I think LaTeX renderings are not unique. Is there a schema for normalizing them?

lanstin

In practice communities of research mathematicians develop latex styles, similar to what they name the variables and like which proofs can be taken for granted. Collaborations are a method to synchronize the latex as are professor/grad student relationships.

So when you injest all the latex, you get the semantics, latex conventions, an variable naming of each school math for free

meowkit

Not sure I follow your question. Pretty sure they tokenize LaTeX, which should be searchable if the unrendered LaTeX is available

wrp

We were doing OCR on printed text. I tried to get access to the Zentralblatt MATH corpus, but no go.

Thorrez

Reminds me of this article about an AI model that can generate proofs for Math Olympiad:

https://deepmind.google/discover/blog/ai-solves-imo-problems...

Disclosure: I work at Google, but not on AI.

jenny91

A paper about LLMs for Mathematicians written by four authors, none of whom seem to be actual mathematicians? (At least based on a quick scroll through their past arXiv papers, they seem like ML researchers.)

Just call it LLMs for ML Researchers, but then it doesn't sound anywhere as exciting?

tptacek

I started with the first author on this paper, Simon Frieder, and found his page: he's a postdoc mathematician (and ML researcher) at Oxford. I don't think this was a particularly sharp critique.

kadushka

This paper was posted in December and somehow it completely ignores o1 model, which was specifically optimized for reasoning.

mgraczyk

December 2023

lanstin

It isn't that good at maths tho, at least compared to Claude, at least for diophantine approximation and numerical linear algebra.

westurner

It makes sense for LLMs to work with testable code for symbolic mathematics; CAS Computer Algebra System code instead of LaTeX which only roughly corresponds.
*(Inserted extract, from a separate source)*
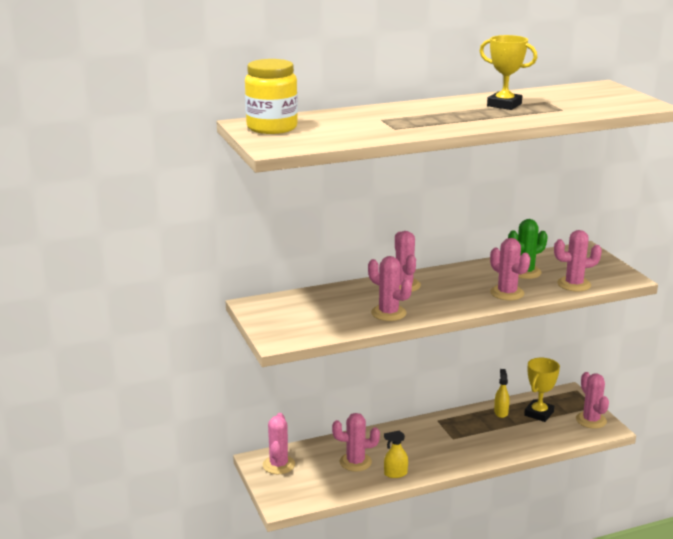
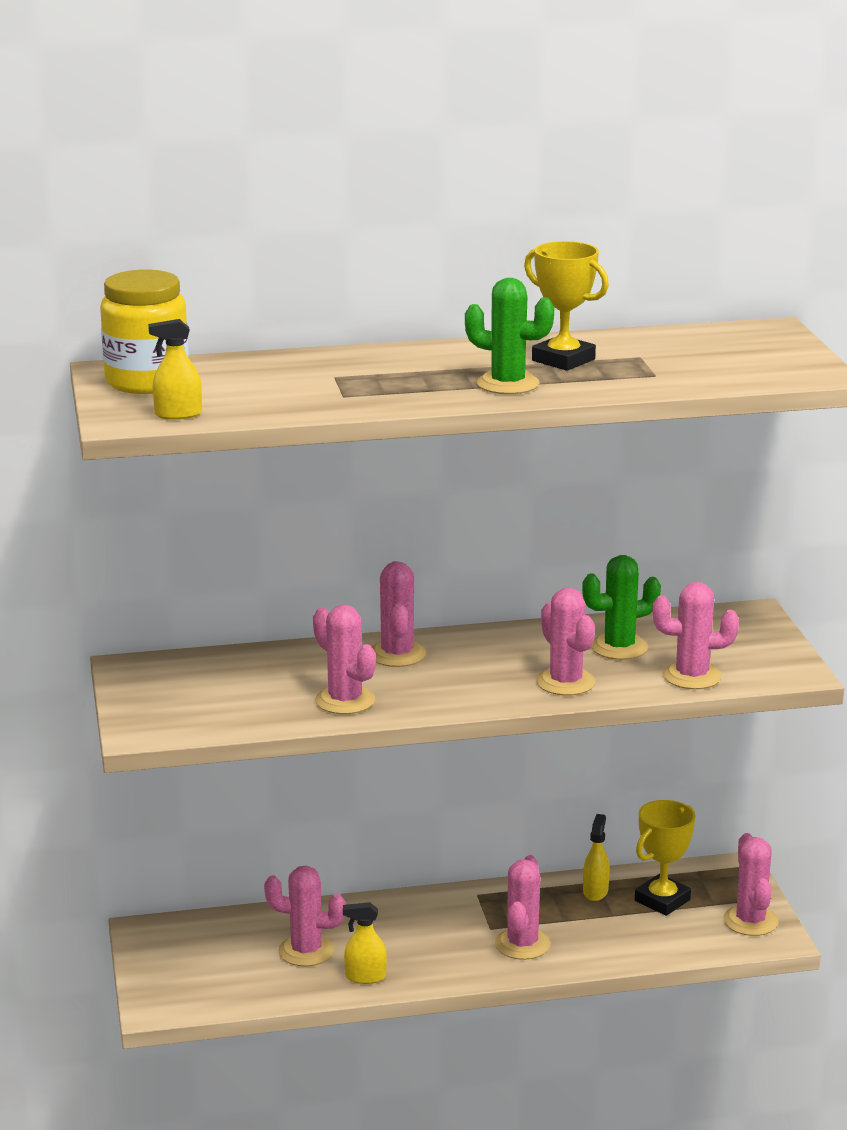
camera: 10 degrees right, 0 degrees up
(278, 465) = (176, 942): pink cactus -> pink cactus (522, 944)
(304, 143) = (178, 414): none -> yellow spray bottle
(484, 118) = (508, 384): none -> green cactus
Are LLMs training on the AST parses of the symbolic expressions, or token coocurrence? What about training on the relations between code and tests?

Benchmarks for math and physics LLMs: FrontierMath, TheoremQA, Multi SWE-bench: https://news.ycombinator.com/item?id=42097683

amelius

Waiting for llms for compilers.

null

[deleted]

sylware

Maths models have very probably significant differences. For instance, they are strapped to a formal solver. Not to mention, they should be in "continuous" ML learning mode.

I wonder if from the observation data of particle physics we have, a "physics" model could "infer" a hard mathemical theory using those previous maths models (and probably other tools) which would fit this very observation data.

ScyFy: if those mathemical theories are beyond us, we would need other models in order to try to extract some predictions which could be interesting for us to verify with some "real-life"/reasonable experiments.

youreth4tguy

I notice that I trust LLMs a lot nowadays, because I spent a lot of time trying to understand the answer to the first question, thinking I was just "not getting it", until realizing that it's just wrong, and then also realizing that the question doesn't even make sense in the slightest.

mmiyer

The question is perfectly valid -https://math.stackexchange.com/questions/60050/find-a-functi...

The paper notes GPT 4 can solve it (they seemed to have asked ChatGPT 3.5 - this paper is old by AI standards, the first version being from Dec 2023).

lanstin

Yeah they aren't that good at spotting wrong questions (tho better than a year ago). Claude is especially likely to do this correctly. GPT o whatever will do this push back wrongly. Something in Gemini is positioning Gemini as an all knowing expert rather than a tool for exploring new true statements. It ends almost every thing with "is there anything else I can explain about the distribution of algebraic numbers with a given height".

lanstin

Actually I just did one of my test questions on GPT o3-mini-high and it got it. Very nice. Back in the lead over Claude. (My last check was with o1; although if they used the whole chat history to train or fine tune I gave the answer and in the end forced o1 to accept it. Lot of arm twisting language tho.)